Respect MP on growing up as a British Muslim
MS Yaqoob, a former psychiatrist, is the MP for the Sparkbrook constituency in Birmingham with the Respect Party – an anti-war movement that was set up soon after war was declared in Iraq. She speaks about her experiences growing up and her encounter with racism, which motivated her to do something to put a stop to it.
Salma only became aware of the many aspects to her religion as she got older.
“Contrary to the stereotype of Muslim girls, my own experience of growing up in a religiously conservative Muslim family was a very happy one. As a child I was not aware of any gender restrictions. As I became older, gender inequalities became more apparent.”
As a girl, she noticed the favouritism towards boys within the family and in her opinion, the wasted education girls achieved.
“Growing up, I remember feeling increasingly uneasy about double standards in the treatment of boys and girls in the families and questioned the faith in whose name such practices were often justified. I noticed that boys were indulged by their mothers, brothers by their sisters. I noticed that while more Muslim girls were progressing in education there was no real expectation that they would act on that education to pursue careers outside the home.
“And I noticed that many of my cousins were being married in circumstances where their ‘choice’ appeared to me to be limited in reality.”
Salma’s experience of racism and introduction to politics began after 9/11. This was something that enraged her and as a Muslim, she felt she could not sit back and let it continue.

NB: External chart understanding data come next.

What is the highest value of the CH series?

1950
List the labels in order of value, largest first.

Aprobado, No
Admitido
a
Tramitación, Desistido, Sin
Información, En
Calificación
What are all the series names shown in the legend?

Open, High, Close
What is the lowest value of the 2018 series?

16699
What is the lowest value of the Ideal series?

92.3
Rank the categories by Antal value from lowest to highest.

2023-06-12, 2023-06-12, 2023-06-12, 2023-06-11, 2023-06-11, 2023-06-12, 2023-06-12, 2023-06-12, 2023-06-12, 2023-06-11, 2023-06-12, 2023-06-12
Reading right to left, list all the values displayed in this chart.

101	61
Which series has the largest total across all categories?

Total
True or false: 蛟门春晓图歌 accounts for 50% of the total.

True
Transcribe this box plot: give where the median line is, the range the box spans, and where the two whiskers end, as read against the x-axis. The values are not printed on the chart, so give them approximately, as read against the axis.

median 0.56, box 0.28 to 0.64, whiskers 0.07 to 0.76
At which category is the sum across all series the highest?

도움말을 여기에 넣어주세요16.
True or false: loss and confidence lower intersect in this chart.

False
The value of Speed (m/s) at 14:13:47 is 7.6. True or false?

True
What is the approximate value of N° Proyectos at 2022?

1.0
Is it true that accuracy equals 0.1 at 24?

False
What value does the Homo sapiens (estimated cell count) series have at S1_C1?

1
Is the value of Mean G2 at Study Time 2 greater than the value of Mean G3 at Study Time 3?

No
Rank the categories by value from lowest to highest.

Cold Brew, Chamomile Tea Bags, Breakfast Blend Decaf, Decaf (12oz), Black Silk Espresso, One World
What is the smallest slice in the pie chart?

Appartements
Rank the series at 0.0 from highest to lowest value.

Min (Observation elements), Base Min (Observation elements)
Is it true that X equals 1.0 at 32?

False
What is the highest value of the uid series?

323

“Like countless others whose lives are caught up in the cauldron of the war on terror, my life would never be the same again after the events of 9/11. Women, like me, who wore the hijab and were visibly Muslim, felt very exposed and fearful at the rise in anti-Muslim hostility and Islamaphobia around us as people associated us with terrorism. “Some of my female friends were abused and attacked. I was spat on as I walked with my three-year-old son in a busy Birmingham city centre.”
The anti-war campaigning began to have an effect on Salma, and she soon realized she could help a lot of people if she continued campaigning and receiving support from her growing followers.
“It was only when I started to practically engage in the anti-war movement that I began to feel a sense of empowerment in this new situation. I was not helpless. I could do something to undermine the drive to war and growing racism it entailed.
“I found myself propelled into the leadership of the newly formed Stop the War Coalition in the city and, before long, was busy campaigning locally, nationally and internationally.”
Salma believes the help of fellow Muslims during the anti-war and election campaigning was generally supportive. But she also found herself being questioned by some men who disagreed with her involvement as a woman.
“The impact of Muslim women on the anti-war movement was a subversive one. During my formative years, I had been unaware of any contemporary Muslim women role models for political engagement. While many Muslim men were incredibly supportive, many more deemed it improper that women like myself were occupying the podiums in Mosques and addressing them about how the community should respond to this new and dangerous situation.”
As more women started to attend public meetings, with much persuasion, the stereotypes of Muslim women began to change. Salma convinced many women that they should make their voices and opinions clear for all to hear.
“The ‘Aunties’ (older Muslim women wearing either the hijab or niqab) put their formidable networks and organizational skills to work by fundraising and mobilizing for the demonstrations. Over the years since the anti-war movement came into existence I would estimate that thousands of such women and girls in Birmingham alone have engaged to some degree in anti-war activism. Muslim women participating in these activities invariably took their children with them. From the lessons and examples Muslim girls witnessed from their Mothers, they now started to apply themselves.”
Salma made local history in May 2006 when she became the first hijab-wearing councillor in the city. She believes that this is a great reform for women, particularly Muslim women, in politics.
“It was path breaking for other, less obvious reasons as well. Politics in large parts of South Asian communities is overwhelmingly a male preserve, from candidates to campaigners. This grip is reinforced by the way in which members of tight family and clan networks are encouraged to vote as a block. In this way the male head of the household can often control dozens, and sometimes hundreds, of votes, which are used to exercise political leverage. This ultimately has a quite corrupting influence on politics because the determining factor in exercising such influence becomes less about political conviction and more about which candidate will be indebted to you.”